To perform this upgrade, plug the external hard drive into your console, hit the Xbox Button on your controller, and navigate through the following options: Profile & system, Settings, System, Storage. You should see the external hard drive, at which point it’s ready for use. The Xbox One can recognize two external hard drives at the same time, so you can substantially increase your storage if necessary.

Buy: WD 2TB Elements Portable External Hard… at $61.99

3: PlayStation 4 Upgrade: Seagate BarraCuda 2TB Internal Hard Drive

Seagate BarraCuda 2TB Internal Hard Drive


Like the Xbox One, the original PlayStation 4 shipped with a 500GB hard drive, which can fill up quickly if you get larger titles, like the console-exclusive Horizon Zero Dawn, which takes up 39.48GB of space. The PlayStation 4 is the only current-generation console that lets up upgrade its internal hard drive or plug in an external one.

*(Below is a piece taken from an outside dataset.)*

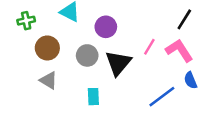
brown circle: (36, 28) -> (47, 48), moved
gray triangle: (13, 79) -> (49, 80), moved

If you choose to go the external storage route, the Western Digital drive we recommended for the Xbox One is the way you should go. Setting it up requires four steps. First, plug the external hard drive into one of your PlayStation 4’s USB ports. Next, go to Settings, Devices, USB Storage Devices, and choose your drive. Then, click format, which will prepare the drive for use. Finally, go to Settings, Storage, Application Install Location, and choose Extended Storage. Any games you download will be downloaded to the external hard drive.

If you don’t mind a little DIY project, upgrading its internal hard drive isn’t very difficult. You’ll need a 2.5-inch SATA drive (the kind used in laptops), and we’re recommending Seagate’s 2TB BarraCuda model. It fits all of Sony’s requirements, and is big enough to hold a large game library without taking up one of the console’s USB ports. This drive is compatible with both the PlayStation 4, PlayStation 4 Slim, and PlayStation 4 Pro, so you don’t have to worry about which specific version of the console you have.

Because this process requires you to take apart your console (don’t worry, it was designed with this upgrade in mind, and only requires a screwdriver), we recommend following Sony’s official instructions. You can find a step-by-step breakdown for the PlayStation 4 Slim and PlayStation 4 Pro on their website, and you should follow it exactly to avoid damaging your system.

I’ve upgraded the hard drive on the original PlayStation 4 myself, and making the swap only took me about 15 minutes. Sony does recommend transferring data off of your current hard drive to an external one, then transferring data over to your new drive, which can take a little while. This can take a while if you have a lot of games, but you only have to be physically present for about a half hour.